[Exercise details]: Each line holding the string "Figure" is to be copied from the data.

[Recorded information]:
=== Section Start ===

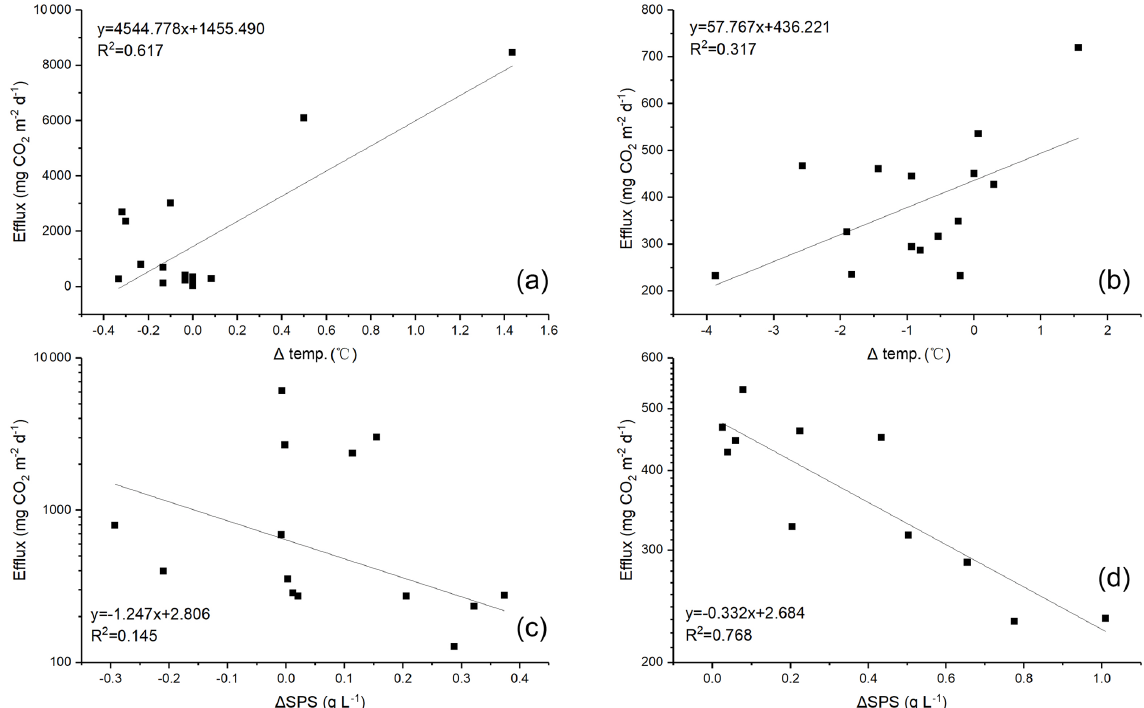
Figure 10. Positive correlations between water temperature gradient (TR1-P1 or TR2-P4) and measured effluxes at points R1 ( a , p < 0 . 01) and R2 ( b , p < 0 . 05), and the negative correlations between suspended sediment (SPS) concentration gradient (SPS R1-P1 or SPS R2-P4) and measured effluxes at R1 ( c , p < 0 . 01) and R2 ( d , p < 0 . 01). The gradient in water temperature and SPS concentration reflects the difference of properties between inflow and receiving waterbody and determines the mixing mode. Colder and more turbid inflow has a higher density than the receiving water and thus forms an underflow or subsurface flow (hyperpycnal flow). When the inflow was warmer, clearer and lighter than the receiving waterbody, the inflow can form a surface flow (hypopycnal flow) and flow over the reservoir surface, releasing allochthonous carbon to the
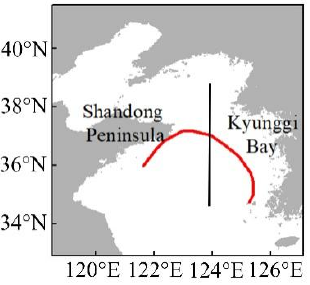
Figure 10. Red line, the location of the YSRF; black line, demarcation line between the eastern frontal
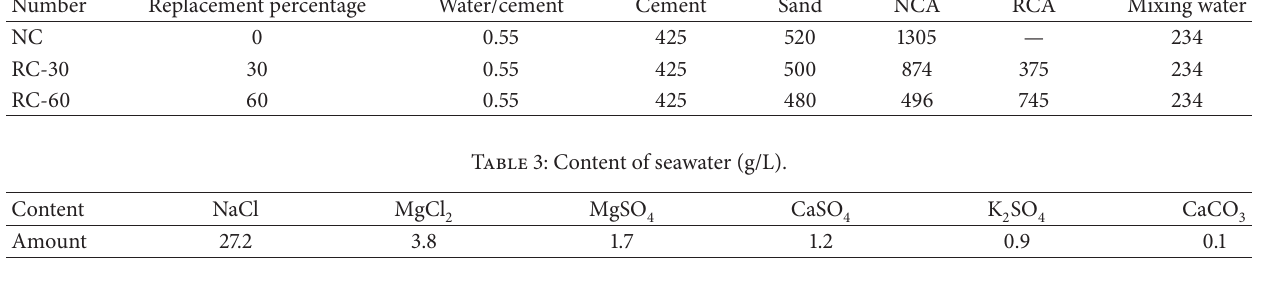
Table 4: Compressive strength of RAC with seawater corrosion (MPa).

=== Section End ===

[Result below]:
Figure 10. Positive correlations between water temperature gradient (TR1-P1 or TR2-P4) and measured effluxes at points R1 ( a , p < 0 . 01) and R2 ( b , p < 0 . 05), and the negative correlations between suspended sediment (SPS) concentration gradient (SPS R1-P1 or SPS R2-P4) and measured effluxes at R1 ( c , p < 0 . 01) and R2 ( d , p < 0 . 01). The gradient in water temperature and SPS concentration reflects the difference of properties between inflow and receiving waterbody and determines the mixing mode. Colder and more turbid inflow has a higher density than the receiving water and thus forms an underflow or subsurface flow (hyperpycnal flow). When the inflow was warmer, clearer and lighter than the receiving waterbody, the inflow can form a surface flow (hypopycnal flow) and flow over the reservoir surface, releasing allochthonous carbon to the
Figure 10. Red line, the location of the YSRF; black line, demarcation line between the eastern frontal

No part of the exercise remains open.